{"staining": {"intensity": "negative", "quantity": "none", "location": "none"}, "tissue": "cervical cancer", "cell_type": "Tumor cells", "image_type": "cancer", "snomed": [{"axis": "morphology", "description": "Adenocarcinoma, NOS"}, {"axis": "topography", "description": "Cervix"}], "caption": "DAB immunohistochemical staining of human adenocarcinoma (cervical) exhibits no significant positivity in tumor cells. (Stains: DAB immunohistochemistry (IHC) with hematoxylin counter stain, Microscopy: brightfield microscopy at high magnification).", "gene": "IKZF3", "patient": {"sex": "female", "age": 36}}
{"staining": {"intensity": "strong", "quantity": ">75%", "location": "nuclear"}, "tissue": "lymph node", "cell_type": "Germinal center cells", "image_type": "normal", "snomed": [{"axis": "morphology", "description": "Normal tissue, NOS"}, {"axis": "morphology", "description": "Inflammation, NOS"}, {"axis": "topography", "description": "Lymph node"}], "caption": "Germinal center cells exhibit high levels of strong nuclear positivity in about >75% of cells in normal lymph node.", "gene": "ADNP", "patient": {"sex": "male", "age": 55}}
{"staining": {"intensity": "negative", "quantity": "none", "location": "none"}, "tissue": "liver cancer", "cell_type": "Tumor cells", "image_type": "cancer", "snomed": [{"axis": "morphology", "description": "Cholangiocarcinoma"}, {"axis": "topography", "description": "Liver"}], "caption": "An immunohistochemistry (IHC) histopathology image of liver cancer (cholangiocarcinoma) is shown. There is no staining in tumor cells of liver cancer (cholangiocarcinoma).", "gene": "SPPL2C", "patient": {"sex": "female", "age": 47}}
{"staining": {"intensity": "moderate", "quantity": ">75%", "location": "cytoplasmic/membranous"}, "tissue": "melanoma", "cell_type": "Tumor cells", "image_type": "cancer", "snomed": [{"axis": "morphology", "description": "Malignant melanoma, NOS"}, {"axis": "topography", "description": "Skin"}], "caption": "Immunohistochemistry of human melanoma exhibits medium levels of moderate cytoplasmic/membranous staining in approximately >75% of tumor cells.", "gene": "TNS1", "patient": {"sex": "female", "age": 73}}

**About this task**
Go over the listing above and return each line with "high".

**The completed task**
{"staining": {"intensity": "negative", "quantity": "none", "location": "none"}, "tissue": "cervical cancer", "cell_type": "Tumor cells", "image_type": "cancer", "snomed": [{"axis": "morphology", "description": "Adenocarcinoma, NOS"}, {"axis": "topography", "description": "Cervix"}], "caption": "DAB immunohistochemical staining of human adenocarcinoma (cervical) exhibits no significant positivity in tumor cells. (Stains: DAB immunohistochemistry (IHC) with hematoxylin counter stain, Microscopy: brightfield microscopy at high magnification).", "gene": "IKZF3", "patient": {"sex": "female", "age": 36}}
{"staining": {"intensity": "strong", "quantity": ">75%", "location": "nuclear"}, "tissue": "lymph node", "cell_type": "Germinal center cells", "image_type": "normal", "snomed": [{"axis": "morphology", "description": "Normal tissue, NOS"}, {"axis": "morphology", "description": "Inflammation, NOS"}, {"axis": "topography", "description": "Lymph node"}], "caption": "Germinal center cells exhibit high levels of strong nuclear positivity in about >75% of cells in normal lymph node.", "gene": "ADNP", "patient": {"sex": "male", "age": 55}}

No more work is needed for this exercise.